Data source API was introduced in spark 1.3 along with dataframe abstraction. After that release, spark has undergone tremendous change. Spark has moved to custom memory management and with 2.0 we got Dataset , a better dataframe, abstraction. With these tremendous changes data source API needed to revisited.

So in 2.3 version, spark has released new version of data source API known as as data source V2. This API reflects all the learning spark developers learnt in last few releases. This API will be foundation for next few years of spark data source connectivity.

In this series of posts, I will be discussing about different parts of the API. We will be learning API by building data sources for different sources like flat file, relational databases etc.

This is third blog in the series where we discuss about building simple in-memory datasource. You can read all the posts in the series here.

In-Memory DataSource

In this post we are going to build a datasource which reads the data from an array. It will have single partition. This simple example helps us to understand how to implement all interfaces we discussed in last blog.

The below are the steps to implement a simple in memory data source.

Create Unique Package

All the datasources in spark are discovered using their packages. So as the first step we create a package for our datasource.

package com.madhukaraphatak.examples.sparktwo.datasourcev2.simple

DefaultSource

Spark searches for a class named DefaultSource in a given data source package. So we create DefaultSource class in the package. It should extend DatasourceV2 and ReaderSupport interfaces.

class DefaultSource extends DataSourceV2 with ReadSupport {

  def createReader(options: DataSourceOptions) = new SimpleDataSourceReader()  
}

SimpleDataSourceReader

class SimpleDataSourceReader extends DataSourceReader {

  def readSchema() = StructType(Array(StructField("value", StringType)))
                                        
  def createDataReaderFactories = {
    val factoryList = new java.util.ArrayList[DataReaderFactory[Row]]
    factoryList.add(new SimpleDataSourceReaderFactory())
    factoryList 
   }
}

In above code, we are hard coding the schema. Our data will have single column called value. Also createDataReaderFactories return single data factory which signifies that, there is single partition.

SimpleDataSourceReaderFactory

class SimpleDataSourceReaderFactory extends 
         DataReaderFactory[Row] with DataReader[Row] {
  def createDataReader = new SimpleDataSourceReaderFactory()
  val values = Array("1", "2", "3", "4", "5")

  var index = 0

  def next = index < values.length

  def get = {
    val row = Row(values(index))
    index = index + 1
    row
  }

  def close() = Unit
}

In above code, SimpleDataSourceReaderFactory implements both factory and data reader interfaces.
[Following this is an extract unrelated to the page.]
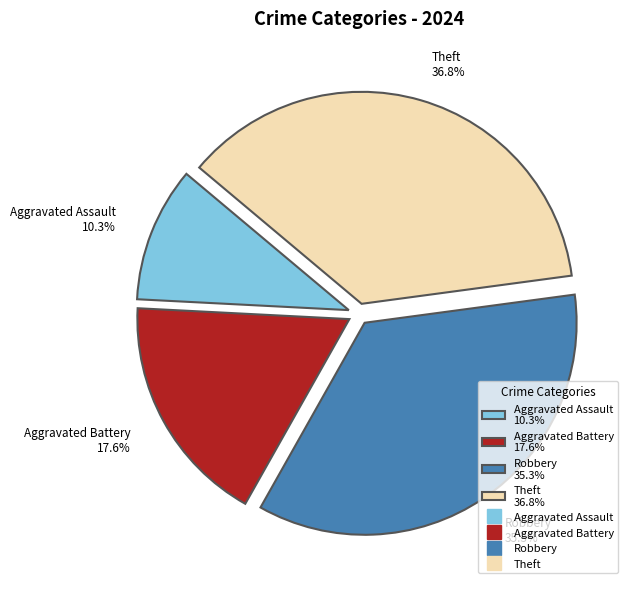

To the nearest percent, what is the combined percentage of Robbery and Aggravated Assault?

46%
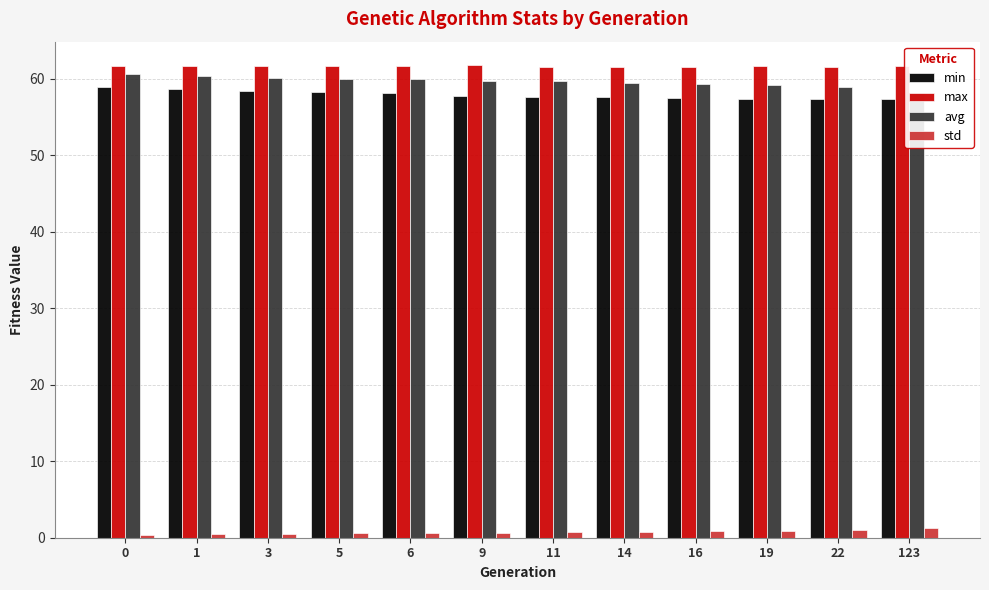

Rank the series at 3 from highest to lowest value.

max, avg, min, std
The data for the datasource comes from values array.

DataReader tracks the reading using index variable. In get method, we create Row object with single value from the array.

Using DataSource

The below is the code to read the data from this source

val simpleDf = sparkSession.read
               .format("com.madhukaraphatak.examples.
                       sparktwo.datasourcev2.simple")
      .load()

From above code it’s apparent that reading from v2 source is exactly same as v1 source. So for user of these connectors it will be transparent.

We can print the data and number partitions with below code

    simpleDf.show()
    println("number of partitions in simple source is "+simpleDf.rdd.getNumPartitions)

You can access complete code on github.

Conclusion

In this post we discussed how to implement a simple in memory data source using datasource V2 API’s.